Schauspieler Jeremy O. Harris rätselt über MDMA in seinem Kulturbeutel

Der Theaterautor und Schauspieler Jeremy O. Harris, 36, international bekannt durch seine Rolle in der Serie Emily in Paris, blickt auf eine traumatische Erfahrung zurück. Am 16. November wurde er am Flughafen von Okinawa in Japan festgenommen, nachdem die Polizei in seinem Kulturbeutel MDMA, auch als Ecstasy bekannt, entdeckt hatte. Harris verbrachte daraufhin 23 Tage in Untersuchungshaft, bevor er Anfang Dezember ohne Anklageerhebung entlassen wurde. In einem Gastbeitrag für die Vanity Fair schildert er nun seine Sicht der Ereignisse.

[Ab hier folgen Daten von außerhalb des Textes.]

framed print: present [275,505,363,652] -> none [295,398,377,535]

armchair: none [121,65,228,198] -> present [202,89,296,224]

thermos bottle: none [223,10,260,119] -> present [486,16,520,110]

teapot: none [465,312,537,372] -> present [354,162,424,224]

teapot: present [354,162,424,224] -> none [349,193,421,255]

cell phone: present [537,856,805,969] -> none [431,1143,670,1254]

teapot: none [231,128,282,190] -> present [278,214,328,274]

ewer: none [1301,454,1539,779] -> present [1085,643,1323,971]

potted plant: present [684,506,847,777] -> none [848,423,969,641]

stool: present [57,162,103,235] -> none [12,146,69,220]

Haftzeit und emotionale Belastung

Harris beschreibt, wie anfängliche Irritation in Ungläubigkeit und schließlich in tiefe Angst umschlug. In dem Moment, als das MDMA gefunden wurde, setzte mein Herz aus, schreibt er. Er betont, dass er nicht wusste, was die Substanz war, nur dass sie nicht ihm gehörte. Nach 15 Tagen Haft erhielt er erstmals Besuch von einem Vertreter der US-Botschaft. Die Zeit in Haft verbrachte er mit dem Lesen von Romanen und dem Führen eines Tagebuchs, um die Isolation zu bewältigen.

Strenge Drogengesetze in Japan und Folgen

In Japan gelten äußerst strenge Drogengesetze, bei einer Verurteilung wären mehrere Jahre Gefängnisstrafe möglich gewesen. Obwohl Harris' Schuld nicht bewiesen werden konnte, fühlt er sich nicht straffrei. Wie in einer sadistischen griechischen Sage wurde mir zwar meine Freiheit gewährt, aber auf absehbare Zeit bin ich dazu verurteilt, eine Flut von Fragen zu beantworten, erklärt er. Die psychischen Belastungen und öffentlichen Nachfragen bleiben eine anhaltende Bürde.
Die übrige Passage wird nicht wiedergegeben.